Ro water devoid of any nutrients and thus bad for plants. We only use RO water to top up evaporated water so that water inside your tank will have constant concentration of dissolved material. Or if your tab water is very high in dissolved material and you want to lower it (lower water hardness etc) 

Sent from my MX4 using Tapatalk


----------



## dukydaf (Dec 27, 2004)

There are many reasons for the use of RO or remineralized RO in aquariums...

I would adjust my actions taking into consideration the starting parameters and what fauna are we speaking of . 

Assume the RO water has 0 GH 0KH, so in theory a 50% water change will result in half of the initial GH and KH. I say in theory....

I would start with 25% pure RO water change, then increase to 50% and slowly add the water back in. Depening on the fauna, aim for around 1-3 degrees drop. Watch out for mineral deficiencies when you get to lower GH and pH swings for lower KH.

Regards, 
duky


----------



## roadmaster (Nov 5, 2009)

IMHO,You will need to mix water for water changes at whatever % R/O tap that you arrive at .
Read a few previous post's and would just not use the ADA stones considering the Soil is buffering down, and CO2 injection further lowering pH.
While pH is not as important as GH,the wild swing's in pH without mixing the R/O and tap each water change ,could have negative effect on fishes/shrimp's.
Would not be as big an issue with just topping off a tank as opposed to 25 to 50 % water change each week?
Would not be too tough to mix enough water for ten gal tank ?


----------



## AbbeysDad (Apr 13, 2016)

Is your water "liquid rock"?

The 'trouble' with using RO or RO/DI water in the FW aquarium is that it does not have the essential minerals [like calcium and magnesium] (and proper pH) required for healthy fish and plants. 
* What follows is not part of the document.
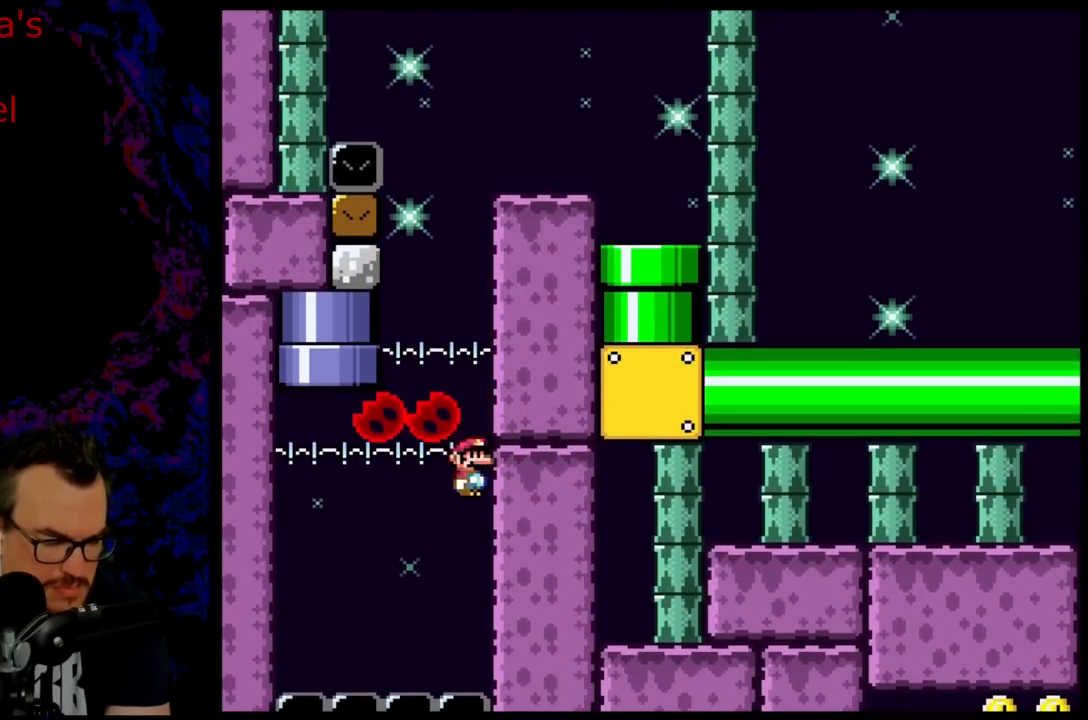
{"buttons": ["X", "DPAD_DOWN"], "events": []}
As already mentioned, RO or RO/DI water may be used in areas where the water is very, very hard, but then typically only mixed with tap water as necessary to reduce hardness.
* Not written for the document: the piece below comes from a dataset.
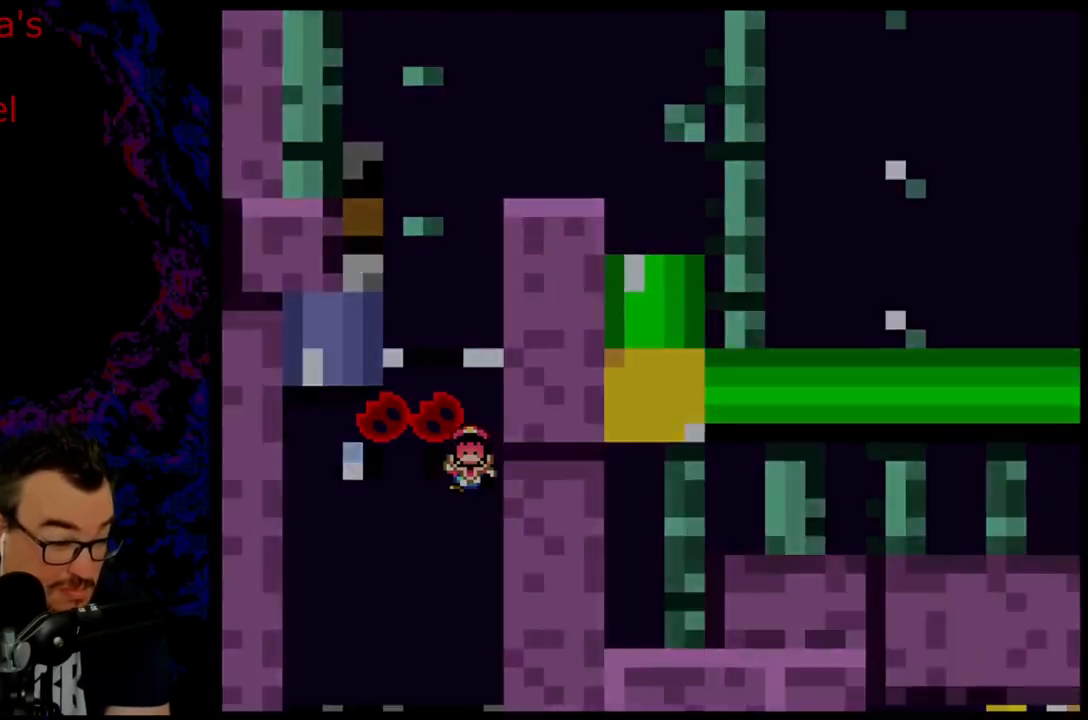
{"buttons": ["X", "DPAD_DOWN"], "events": []}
Otherwise for RO or RO/DI water, you'd need to use products like Seachem Equilibrium for minerals and acid/alkaline buffers for pH. 

Considering the cost of purchased RO water or the equipment to produce it and products (as mentioned) to use it, most hobbyists are better off using good ole tap water.


----------



## roadmaster (Nov 5, 2009)

OP's problem in my view is the decorative rocks they want to use for aquascape will want to increase the GH,pH. while substrate is working to soften the water = lower GH, pH.


----------



## MasonDom (Oct 8, 2016)

roadmaster said:


> OP's problem in my view is the decorative rocks they want to use for aquascape will want to increase the GH,pH. while substrate is working to soften the water = lower GH, pH.


I use dragon stone as it is inert and will not effect the hardness. Also i only see the use of ro water beneficial because I will be using seachem equilibrium to re-mineralize the water. I have a ph of about 7.8 out of the tap and in the tank I have a ph of about 6.0-6.5 due to the aqua soils buffering capacity.


----------



## Hoppy (Dec 24, 2005)

It works, but you then have to mix up a new batch for every water change, attempting to match the water now in the tank. That makes water changes too difficult, except for small tanks. Unless your tap water is too bad to use as is, which should mean it is barely good enough to drink, it is better to just use it. Or, you can mix some RO water with tap water, to reduce the amount of RO water needed.


----------



## Rusticdr (Apr 5, 2016)

I do this as a routine as all the water outlets in my house has RO water coming out. For every water change I add equilibrium. I have had issues with some plants lately like echinodorus major and limnophila aromatica. But all the other plants r doing well. Doesn't seem to bother them. 

Sent from my SM-G920I using Tapatalk


----------



## roadmaster (Nov 5, 2009)

MasonDom said:


> I use dragon stone as it is inert and will not effect the hardness. Also i only see the use of ro water beneficial because I will be using seachem equilibrium to re-mineralize the water. I have a ph of about 7.8 out of the tap and in the tank I have a ph of about 6.0-6.5 due to the aqua soils buffering capacity.


 
My apologies,After reading your post started on 10-7-16 regarding the rock's you purchased and their affect on GH and considering your Aquasoil that was lowering PH,I responded perhaps confused as it often get's when adjusting water .
My tap water is pH 7.6 to 7.8 after off gassing, and 12 dgh but over time the water drift's down to around 7.4 without CO2 injection.
Have managed to keep wide range of freshwater fishes.
Depending on what the aquasoil does in your tank and sudden change to the water from hard tapwater, or possibly calceous rock,will bout have to have water pre-mixed for water changes.
Or,do away with the stones if they do indeed as was mentioned in the post last month ,raise the GH.
Again,my apologies if a different rock for aquascaping was chosen or report's that the stones would raise the GH too high ,was premature.
Much easier most times to just use fishes that will thrive with the tap water you have, unless prepared to mix/store water for water changes.
More critical in larger tanks where more water must be prepared.


----------